## DIRECTIONS
Please retype every line of the rows below, keeping each character and line break unchanged.

Rows from a dataset:
:::::

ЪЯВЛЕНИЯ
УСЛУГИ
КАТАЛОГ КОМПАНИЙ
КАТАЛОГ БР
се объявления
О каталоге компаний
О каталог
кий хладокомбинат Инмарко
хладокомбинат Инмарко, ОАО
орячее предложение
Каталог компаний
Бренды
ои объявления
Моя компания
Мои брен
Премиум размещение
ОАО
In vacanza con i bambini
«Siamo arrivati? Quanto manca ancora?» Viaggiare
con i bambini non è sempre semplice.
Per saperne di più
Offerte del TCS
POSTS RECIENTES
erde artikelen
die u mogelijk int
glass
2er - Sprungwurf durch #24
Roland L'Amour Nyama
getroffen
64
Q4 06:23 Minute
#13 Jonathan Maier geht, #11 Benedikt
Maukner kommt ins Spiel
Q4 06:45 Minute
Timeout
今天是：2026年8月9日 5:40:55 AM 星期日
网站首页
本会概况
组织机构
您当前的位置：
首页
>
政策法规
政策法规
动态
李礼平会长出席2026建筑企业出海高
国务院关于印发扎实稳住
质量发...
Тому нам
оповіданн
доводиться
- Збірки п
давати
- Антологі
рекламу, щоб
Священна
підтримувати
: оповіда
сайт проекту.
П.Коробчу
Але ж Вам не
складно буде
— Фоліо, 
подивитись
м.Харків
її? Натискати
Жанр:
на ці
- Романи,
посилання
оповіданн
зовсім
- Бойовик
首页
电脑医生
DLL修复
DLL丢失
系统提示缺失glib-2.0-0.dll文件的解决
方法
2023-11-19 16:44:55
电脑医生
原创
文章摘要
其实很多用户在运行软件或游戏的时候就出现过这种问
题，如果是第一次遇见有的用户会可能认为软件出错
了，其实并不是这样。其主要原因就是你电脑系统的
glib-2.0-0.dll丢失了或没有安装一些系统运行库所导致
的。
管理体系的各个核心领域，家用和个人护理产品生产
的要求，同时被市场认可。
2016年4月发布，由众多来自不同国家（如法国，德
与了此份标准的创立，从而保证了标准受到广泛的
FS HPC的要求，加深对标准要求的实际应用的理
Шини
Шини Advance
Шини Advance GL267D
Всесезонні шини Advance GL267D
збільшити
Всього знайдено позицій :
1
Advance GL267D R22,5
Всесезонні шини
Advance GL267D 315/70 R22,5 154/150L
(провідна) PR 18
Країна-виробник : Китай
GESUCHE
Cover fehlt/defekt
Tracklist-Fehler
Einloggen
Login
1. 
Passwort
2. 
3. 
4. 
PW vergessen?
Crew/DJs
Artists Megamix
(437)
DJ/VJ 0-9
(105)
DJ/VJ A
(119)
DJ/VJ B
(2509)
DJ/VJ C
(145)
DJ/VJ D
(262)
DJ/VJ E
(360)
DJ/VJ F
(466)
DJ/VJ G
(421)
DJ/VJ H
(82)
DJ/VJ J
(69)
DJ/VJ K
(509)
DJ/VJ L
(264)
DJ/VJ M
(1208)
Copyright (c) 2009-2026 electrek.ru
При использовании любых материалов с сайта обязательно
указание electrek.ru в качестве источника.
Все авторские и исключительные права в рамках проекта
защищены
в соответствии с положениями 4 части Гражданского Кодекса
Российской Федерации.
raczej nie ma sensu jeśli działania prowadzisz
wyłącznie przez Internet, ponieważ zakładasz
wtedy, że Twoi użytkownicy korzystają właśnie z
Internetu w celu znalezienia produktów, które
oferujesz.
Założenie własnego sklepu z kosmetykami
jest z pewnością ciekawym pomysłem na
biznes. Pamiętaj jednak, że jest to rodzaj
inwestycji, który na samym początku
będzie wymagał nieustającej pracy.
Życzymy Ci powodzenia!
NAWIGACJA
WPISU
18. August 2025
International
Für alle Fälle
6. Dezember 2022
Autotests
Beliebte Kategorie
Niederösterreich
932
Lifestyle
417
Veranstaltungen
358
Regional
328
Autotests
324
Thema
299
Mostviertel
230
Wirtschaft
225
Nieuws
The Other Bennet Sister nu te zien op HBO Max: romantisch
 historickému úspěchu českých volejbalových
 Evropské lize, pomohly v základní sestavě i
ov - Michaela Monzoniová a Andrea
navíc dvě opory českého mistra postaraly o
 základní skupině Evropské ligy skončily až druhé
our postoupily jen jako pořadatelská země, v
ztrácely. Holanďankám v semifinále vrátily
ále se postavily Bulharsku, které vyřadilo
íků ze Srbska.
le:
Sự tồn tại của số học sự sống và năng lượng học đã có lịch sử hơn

:::::

## ANSWER BOX
ЪЯВЛЕНИЯ
УСЛУГИ
КАТАЛОГ КОМПАНИЙ
КАТАЛОГ БР
се объявления
О каталоге компаний
О каталог
кий хладокомбинат Инмарко
хладокомбинат Инмарко, ОАО
орячее предложение
Каталог компаний
Бренды
ои объявления
Моя компания
Мои брен
Премиум размещение
ОАО
In vacanza con i bambini
«Siamo arrivati? Quanto manca ancora?» Viaggiare
con i bambini non è sempre semplice.
Per saperne di più
Offerte del TCS
POSTS RECIENTES
erde artikelen
die u mogelijk int
glass
2er - Sprungwurf durch #24
Roland L'Amour Nyama
getroffen
64
Q4 06:23 Minute
#13 Jonathan Maier geht, #11 Benedikt
Maukner kommt ins Spiel
Q4 06:45 Minute
Timeout
今天是：2026年8月9日 5:40:55 AM 星期日
网站首页
本会概况
组织机构
您当前的位置：
首页
>
政策法规
政策法规
动态
李礼平会长出席2026建筑企业出海高
国务院关于印发扎实稳住
质量发...
Тому нам
оповіданн
доводиться
- Збірки п
давати
- Антологі
рекламу, щоб
Священна
підтримувати
: оповіда
сайт проекту.
П.Коробчу
Але ж Вам не
складно буде
— Фоліо, 
подивитись
м.Харків
її? Натискати
Жанр:
на ці
- Романи,
посилання
оповіданн
зовсім
- Бойовик
首页
电脑医生
DLL修复
DLL丢失
系统提示缺失glib-2.0-0.dll文件的解决
方法
2023-11-19 16:44:55
电脑医生
原创
文章摘要
其实很多用户在运行软件或游戏的时候就出现过这种问
题，如果是第一次遇见有的用户会可能认为软件出错
了，其实并不是这样。其主要原因就是你电脑系统的
glib-2.0-0.dll丢失了或没有安装一些系统运行库所导致
的。
管理体系的各个核心领域，家用和个人护理产品生产
的要求，同时被市场认可。
2016年4月发布，由众多来自不同国家（如法国，德
与了此份标准的创立，从而保证了标准受到广泛的
FS HPC的要求，加深对标准要求的实际应用的理
Шини
Шини Advance
Шини Advance GL267D
Всесезонні шини Advance GL267D
збільшити
Всього знайдено позицій :
1
Advance GL267D R22,5
Всесезонні шини
Advance GL267D 315/70 R22,5 154/150L
(провідна) PR 18
Країна-виробник : Китай
GESUCHE
Cover fehlt/defekt
Tracklist-Fehler
Einloggen
Login
1. 
Passwort
2. 
3. 
4. 
PW vergessen?
Crew/DJs
Artists Megamix
(437)
DJ/VJ 0-9
(105)
DJ/VJ A
(119)
DJ/VJ B
(2509)
DJ/VJ C
(145)
DJ/VJ D
(262)
DJ/VJ E
(360)
DJ/VJ F
(466)
DJ/VJ G
(421)
DJ/VJ H
(82)
DJ/VJ J
(69)
DJ/VJ K
(509)
DJ/VJ L
(264)
DJ/VJ M
(1208)
Copyright (c) 2009-2026 electrek.ru
При использовании любых материалов с сайта обязательно
указание electrek.ru в качестве источника.
Все авторские и исключительные права в рамках проекта
защищены
в соответствии с положениями 4 части Гражданского Кодекса
Российской Федерации.
raczej nie ma sensu jeśli działania prowadzisz
wyłącznie przez Internet, ponieważ zakładasz
wtedy, że Twoi użytkownicy korzystają właśnie z
Internetu w celu znalezienia produktów, które
oferujesz.
Założenie własnego sklepu z kosmetykami
jest z pewnością ciekawym pomysłem na
biznes. Pamiętaj jednak, że jest to rodzaj
inwestycji, który na samym początku
będzie wymagał nieustającej pracy.
Życzymy Ci powodzenia!
NAWIGACJA
WPISU
18. August 2025
International
Für alle Fälle
6. Dezember 2022
Autotests
Beliebte Kategorie
Niederösterreich
932
Lifestyle
417
Veranstaltungen
358
Regional
328
Autotests
324
Thema
299
Mostviertel
230
Wirtschaft
225
Nieuws
The Other Bennet Sister nu te zien op HBO Max: romantisch
 historickému úspěchu českých volejbalových
 Evropské lize, pomohly v základní sestavě i
ov - Michaela Monzoniová a Andrea
navíc dvě opory českého mistra postaraly o
 základní skupině Evropské ligy skončily až druhé
our postoupily jen jako pořadatelská země, v
ztrácely. Holanďankám v semifinále vrátily
ále se postavily Bulharsku, které vyřadilo
íků ze Srbska.
le:
Sự tồn tại của số học sự sống và năng lượng học đã có lịch sử hơn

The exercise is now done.